A short history of Jeffrey: 

Provincial Children & Youth Advocate Irwin Elman on Metro Morning, October 2013 (audio file)

Super Jeffrey Memorial, Greenwood Park


2 Comments to “My neighbour, Jeffrey Baldwin”

  1. why are the photo’s all blurry…very unclear. I wish the photo’s weren’t so grainy to honour this travesty! I am hard pressed to comment without seething words of such bitter disgust & rage for a variety of reasons about the ineptness of the child protection system, one which would be so negligent in their dereliction of duty as to place a young child (grandparent or NOT) with known deviants but spend limitless amounts of money in litigation & apprehension of children from families with minor social or domestic issues.

    There are several faces of evil in society…but none seems more fitting of evil than the existence of Elva Bottineau & her partner. Life sentence somewhat satisfactory but still seems lenient in the vastly grievous & gross maltreatment of little Jeffrey which is purely despicable & vile. These are consciousless individuals; psychopathic grandparents. There is a HUGE culpability of FAILURE which is common amongst CAS procedures despite the immensity of legislative authorities to police FAMILIES conduct/behaviour where children are present. Monumental imbalance of powers!

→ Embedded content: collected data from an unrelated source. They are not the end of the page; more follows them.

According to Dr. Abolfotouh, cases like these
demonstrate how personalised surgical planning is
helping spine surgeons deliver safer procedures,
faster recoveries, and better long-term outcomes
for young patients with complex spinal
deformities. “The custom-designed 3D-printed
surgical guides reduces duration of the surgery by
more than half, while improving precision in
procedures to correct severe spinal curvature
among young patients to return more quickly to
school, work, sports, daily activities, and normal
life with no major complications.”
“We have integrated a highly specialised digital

  2. A very touching and heartfelt blog. Thank you for sharing. The campaign to raise funds to have a memorial statue in Jeffrey’s image has been very successful to date. The statue will allow people to learn about Jeffrey, his tragic story, and perhaps inspire somebody to make the phone call that could save the life of another child. I hope to see many members of Jeffrey’s community at a gala event that is being held in his honour at Stirling Room on Trinity Street. An opportunity for Jeffrey’s supporters to meet, share stories and perhaps begin to heal what has deeply wounded the community.